→ About this exercise: Repeat nothing but the lines below running from the one containing "2GB运行内存配搭16GB机身储存，装载了3000mAh大容量电" to the one containing "能、续航和安全性得到进一步的提升。奇酷手机的系统UI采". Keep both end lines.

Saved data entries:
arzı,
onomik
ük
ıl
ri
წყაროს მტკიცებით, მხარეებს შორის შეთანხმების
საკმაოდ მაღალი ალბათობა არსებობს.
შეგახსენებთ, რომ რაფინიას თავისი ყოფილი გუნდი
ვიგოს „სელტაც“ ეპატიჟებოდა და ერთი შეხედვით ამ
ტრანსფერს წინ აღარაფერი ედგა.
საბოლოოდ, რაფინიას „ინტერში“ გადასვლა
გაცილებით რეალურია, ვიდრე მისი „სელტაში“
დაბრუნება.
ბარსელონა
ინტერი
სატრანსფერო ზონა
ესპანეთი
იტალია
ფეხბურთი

--

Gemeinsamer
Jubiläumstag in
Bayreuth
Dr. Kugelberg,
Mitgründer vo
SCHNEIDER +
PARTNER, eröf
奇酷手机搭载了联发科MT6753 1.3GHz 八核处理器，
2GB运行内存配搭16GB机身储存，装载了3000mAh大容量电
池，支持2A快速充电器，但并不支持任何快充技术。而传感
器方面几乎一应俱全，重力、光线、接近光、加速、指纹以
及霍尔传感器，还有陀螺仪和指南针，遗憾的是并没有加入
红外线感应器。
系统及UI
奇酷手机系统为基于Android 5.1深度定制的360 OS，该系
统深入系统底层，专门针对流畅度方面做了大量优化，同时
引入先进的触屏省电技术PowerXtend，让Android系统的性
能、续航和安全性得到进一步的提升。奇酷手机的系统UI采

→ Answer to the exercise:
2GB运行内存配搭16GB机身储存，装载了3000mAh大容量电
池，支持2A快速充电器，但并不支持任何快充技术。而传感
器方面几乎一应俱全，重力、光线、接近光、加速、指纹以
及霍尔传感器，还有陀螺仪和指南针，遗憾的是并没有加入
红外线感应器。
系统及UI
奇酷手机系统为基于Android 5.1深度定制的360 OS，该系
统深入系统底层，专门针对流畅度方面做了大量优化，同时
引入先进的触屏省电技术PowerXtend，让Android系统的性
能、续航和安全性得到进一步的提升。奇酷手机的系统UI采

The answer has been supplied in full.